> [Text provided]:
Green’s Dictionary of Slang

chalk n.1

1. credit.

[UK]T. Brown Amusements Serious and Comical in Works (1744) III 22: The Rose by Temple-Bar gave wine, / Exchang’d for chalk.
[UK]‘Whipping-Tom’ Democritus III 19: He had as much Chalk scor’d up in his Bar, as would whiten the Flesh of twenty Rumford Calves.
[UK] ‘Gallery of 140 Comicalities’ Bell’s Life in London 24 June 1/4: Mizzle you warmint, you arnt paid your last score! No more chalk here!
[US]Ely’s Hawk & Buzzard (NY) Sept. 1 n.p.: Lost many a game, car’d not a pin, / Till he was called to pay the chalk.
[Scot]Glasgow Herald 10 Oct. 2/4: What waiters used to call ’chalk’.

2. (US) a quarter dollar, 25 cents.

B. Hawkins Letters 451: I gave the account to Mr. Barnard to show you; it amounts to 130 chalks [DA].
L. Dow Journal 10 Jan. n.p.: A girl [...] asked one dollar, and three quarters, which they call seven chalks [DA].

3. (US) money in general.

[US]L. Chittenden ‘A Stockman’s Adventures in New York’ in Ranch Verses 162: An’ when yer social fellers leaves the home-range with yer chork, / Jest remember my experiunce.

SE in slang uses

In compounds

chalk and talk (n.) (also chalk-and-talker)

1. the rote method of teaching.

[Aus]Mullumbimby Star (NSW) 13 June 2/7: At present, it was said, there was too much ‘chalk and talk’ by the teacher, and throughout his address he advocated to allow the pupil more ‘talk’.
[[Aus]Advertiser (Adelaide) 4 June 9/1: Mr. J. H. Chinner addressed the meeting on ‘More chalk and less talk.’ He referred to the benefits of the use of the blackboard and chalk in Sunday-school work].
[Aus]W. Australian (Perth) 1 Mar. 3/5: The printed word and the picture have largely superseded the spoken word and the tendency in schools has been to replace the chalk-and-talk lesson by providing the means for [...] personal and individual study by the pupil himself.

> [Dataset excerpts]:
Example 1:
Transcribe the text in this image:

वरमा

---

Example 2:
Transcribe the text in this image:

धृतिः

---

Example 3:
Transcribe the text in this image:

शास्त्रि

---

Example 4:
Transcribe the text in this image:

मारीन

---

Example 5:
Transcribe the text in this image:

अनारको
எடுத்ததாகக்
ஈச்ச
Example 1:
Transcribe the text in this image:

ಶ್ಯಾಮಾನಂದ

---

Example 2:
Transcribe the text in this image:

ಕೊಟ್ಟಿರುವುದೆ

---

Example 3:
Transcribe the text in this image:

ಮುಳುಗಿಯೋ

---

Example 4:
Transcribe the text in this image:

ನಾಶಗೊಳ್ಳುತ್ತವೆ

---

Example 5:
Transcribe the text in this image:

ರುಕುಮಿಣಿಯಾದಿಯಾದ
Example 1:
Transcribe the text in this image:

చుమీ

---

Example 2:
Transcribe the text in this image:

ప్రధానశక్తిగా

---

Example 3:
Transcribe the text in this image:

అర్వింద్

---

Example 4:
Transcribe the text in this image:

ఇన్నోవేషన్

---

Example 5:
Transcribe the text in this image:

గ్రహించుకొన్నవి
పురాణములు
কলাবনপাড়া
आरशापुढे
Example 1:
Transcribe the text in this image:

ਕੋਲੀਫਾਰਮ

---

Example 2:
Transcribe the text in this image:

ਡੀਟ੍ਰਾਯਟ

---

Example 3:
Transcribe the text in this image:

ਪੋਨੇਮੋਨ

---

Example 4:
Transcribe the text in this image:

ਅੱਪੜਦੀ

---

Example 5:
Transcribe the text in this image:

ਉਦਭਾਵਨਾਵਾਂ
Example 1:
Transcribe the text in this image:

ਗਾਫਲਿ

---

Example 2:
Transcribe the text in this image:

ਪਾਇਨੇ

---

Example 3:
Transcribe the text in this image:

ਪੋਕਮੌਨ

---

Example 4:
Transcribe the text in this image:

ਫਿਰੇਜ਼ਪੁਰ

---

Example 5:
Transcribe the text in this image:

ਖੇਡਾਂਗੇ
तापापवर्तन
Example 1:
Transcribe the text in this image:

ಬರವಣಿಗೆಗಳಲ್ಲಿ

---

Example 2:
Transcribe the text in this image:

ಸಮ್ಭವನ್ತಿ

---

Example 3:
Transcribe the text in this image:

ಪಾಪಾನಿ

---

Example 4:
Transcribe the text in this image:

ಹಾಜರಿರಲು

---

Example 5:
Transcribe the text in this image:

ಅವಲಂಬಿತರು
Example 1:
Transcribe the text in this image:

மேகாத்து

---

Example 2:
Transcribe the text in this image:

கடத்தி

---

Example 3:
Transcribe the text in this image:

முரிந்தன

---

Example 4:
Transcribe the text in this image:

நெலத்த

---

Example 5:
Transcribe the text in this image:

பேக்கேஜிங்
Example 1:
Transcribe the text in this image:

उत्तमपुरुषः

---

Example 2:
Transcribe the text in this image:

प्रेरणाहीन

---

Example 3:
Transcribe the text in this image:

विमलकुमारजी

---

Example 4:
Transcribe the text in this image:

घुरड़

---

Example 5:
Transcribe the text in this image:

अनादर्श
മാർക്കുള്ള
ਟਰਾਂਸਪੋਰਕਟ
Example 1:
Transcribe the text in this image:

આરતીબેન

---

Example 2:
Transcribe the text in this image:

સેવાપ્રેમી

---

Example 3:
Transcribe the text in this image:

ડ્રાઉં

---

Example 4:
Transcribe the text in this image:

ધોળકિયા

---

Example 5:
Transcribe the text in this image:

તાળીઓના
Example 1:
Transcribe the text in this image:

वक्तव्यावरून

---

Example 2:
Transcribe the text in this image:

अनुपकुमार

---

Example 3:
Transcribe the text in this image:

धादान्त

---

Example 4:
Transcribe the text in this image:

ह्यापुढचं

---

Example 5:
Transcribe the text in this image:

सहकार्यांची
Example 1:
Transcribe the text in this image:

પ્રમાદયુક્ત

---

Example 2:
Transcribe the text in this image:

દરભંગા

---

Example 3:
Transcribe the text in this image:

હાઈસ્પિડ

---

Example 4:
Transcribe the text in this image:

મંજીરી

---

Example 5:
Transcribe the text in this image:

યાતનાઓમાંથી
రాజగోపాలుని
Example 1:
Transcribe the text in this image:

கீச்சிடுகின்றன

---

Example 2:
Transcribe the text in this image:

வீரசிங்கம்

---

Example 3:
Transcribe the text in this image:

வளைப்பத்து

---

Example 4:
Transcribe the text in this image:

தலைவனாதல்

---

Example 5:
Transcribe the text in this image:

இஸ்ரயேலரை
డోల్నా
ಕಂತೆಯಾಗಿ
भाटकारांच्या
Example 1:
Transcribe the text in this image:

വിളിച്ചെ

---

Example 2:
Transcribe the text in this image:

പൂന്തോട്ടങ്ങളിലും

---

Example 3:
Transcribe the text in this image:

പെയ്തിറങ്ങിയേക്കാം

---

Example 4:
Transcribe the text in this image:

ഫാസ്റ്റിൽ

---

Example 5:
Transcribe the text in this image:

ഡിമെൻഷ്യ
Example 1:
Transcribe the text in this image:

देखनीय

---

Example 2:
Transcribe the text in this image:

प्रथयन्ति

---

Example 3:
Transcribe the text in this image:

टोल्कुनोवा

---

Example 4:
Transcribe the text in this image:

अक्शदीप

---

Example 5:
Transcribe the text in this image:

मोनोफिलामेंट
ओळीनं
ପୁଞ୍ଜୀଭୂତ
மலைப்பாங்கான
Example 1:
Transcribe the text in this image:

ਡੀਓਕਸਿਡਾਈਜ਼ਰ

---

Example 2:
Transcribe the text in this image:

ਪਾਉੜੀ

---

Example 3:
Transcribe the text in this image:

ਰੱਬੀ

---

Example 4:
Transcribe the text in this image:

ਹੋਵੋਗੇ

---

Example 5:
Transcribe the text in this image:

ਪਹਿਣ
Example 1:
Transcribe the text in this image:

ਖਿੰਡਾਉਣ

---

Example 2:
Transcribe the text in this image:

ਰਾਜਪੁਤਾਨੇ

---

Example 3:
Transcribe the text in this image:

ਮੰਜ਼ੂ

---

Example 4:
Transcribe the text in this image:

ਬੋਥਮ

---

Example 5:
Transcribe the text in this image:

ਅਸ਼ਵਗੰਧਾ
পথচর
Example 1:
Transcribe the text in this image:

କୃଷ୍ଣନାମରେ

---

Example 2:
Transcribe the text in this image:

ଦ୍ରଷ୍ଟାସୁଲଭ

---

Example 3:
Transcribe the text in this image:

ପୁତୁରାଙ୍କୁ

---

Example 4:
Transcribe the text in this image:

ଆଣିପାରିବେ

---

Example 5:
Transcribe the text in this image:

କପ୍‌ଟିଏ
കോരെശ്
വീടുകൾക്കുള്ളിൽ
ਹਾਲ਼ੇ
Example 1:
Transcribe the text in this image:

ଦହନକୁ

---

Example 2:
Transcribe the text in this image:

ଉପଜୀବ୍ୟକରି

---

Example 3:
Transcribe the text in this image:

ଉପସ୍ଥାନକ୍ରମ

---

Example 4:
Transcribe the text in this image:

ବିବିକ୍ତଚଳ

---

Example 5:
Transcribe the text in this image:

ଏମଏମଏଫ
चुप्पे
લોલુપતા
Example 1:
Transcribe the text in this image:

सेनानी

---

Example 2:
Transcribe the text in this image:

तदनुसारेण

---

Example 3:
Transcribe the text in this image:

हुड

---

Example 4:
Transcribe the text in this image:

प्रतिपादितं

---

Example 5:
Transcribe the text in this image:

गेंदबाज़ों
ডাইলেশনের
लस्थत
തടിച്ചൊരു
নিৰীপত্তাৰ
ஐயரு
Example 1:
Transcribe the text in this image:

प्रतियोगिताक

> [Set problem A]:
Output the part of the slang dictionary entry on "chalk" that begins at the words "[UK]‘Whipping-Tom’ Democritus III" and stops after the words "more chalk here!", copied exactly.
> [Set problem B]:
Decide whether each statement below agrees with the slang dictionary entry on "chalk." Answer yes or no for each, and quote the words of the entry that decide it.
(i) The second sense of "chalk" is a quarter dollar, or 25 cents.
(ii) The entry labels the third sense, money in general, as Australian.
(iii) One citation says that one dollar and three quarters was called seven chalks.
> [Set problem C]:
Extend the slang dictionary entry on "chalk," picking up right after its last line.

> [Exercise response A]:
[UK]‘Whipping-Tom’ Democritus III 19: He had as much Chalk scor’d up in his Bar, as would whiten the Flesh of twenty Rumford Calves.
[UK] ‘Gallery of 140 Comicalities’ Bell’s Life in London 24 June 1/4: Mizzle you warmint, you arnt paid your last score! No more chalk here!

> [Exercise response B]:
(i) Yes: "2. (US) a quarter dollar, 25 cents."
(ii) No: "3. (US) money in general."
(iii) Yes: "asked one dollar, and three quarters, which they call seven chalks"

> [Exercise response C]:
[Aus]Dly News (Perth) 30 Oct. 11/4: Adult educators have been powerless to offer much more than chalk-and-talk, a depressing diet for ordinary folk. Instead of chalk-and-talk we need instructional films, exhibitions [etc.].
[Aus]West Australian (Perth) 12 Oct. 4/6: Teaching aids [...] were making learning pleasant for children, and doing away with the old chalk and talk methods.
[UK]Guardian Education 25 Jan. 🌐 it was called an Individual Learning Scheme. It had come to save us from the hated chalk-and-talk method. Mr Snave, dedicated chalk-and-talker, did not agree.

2. (Aus.) a schoolteacher, esp. an old-fashioned, trad. teacher; also used of any form of trainer.

[Aus]Baker Popular Dict. Aus. Sl.
[Aus]N. Pulliam I Travelled a Lonely Land (1957) 231/2: chalk-and-talker a school teacher.
S. Punter at Staff Training Associates (NZ) Dec. 🌐 Yes, there are ‘trainers’ – I use the term loosely – out there who will work for peanuts. The desperate, the tired, the untested, and the low-grade (but cheap) chalk-and-talker.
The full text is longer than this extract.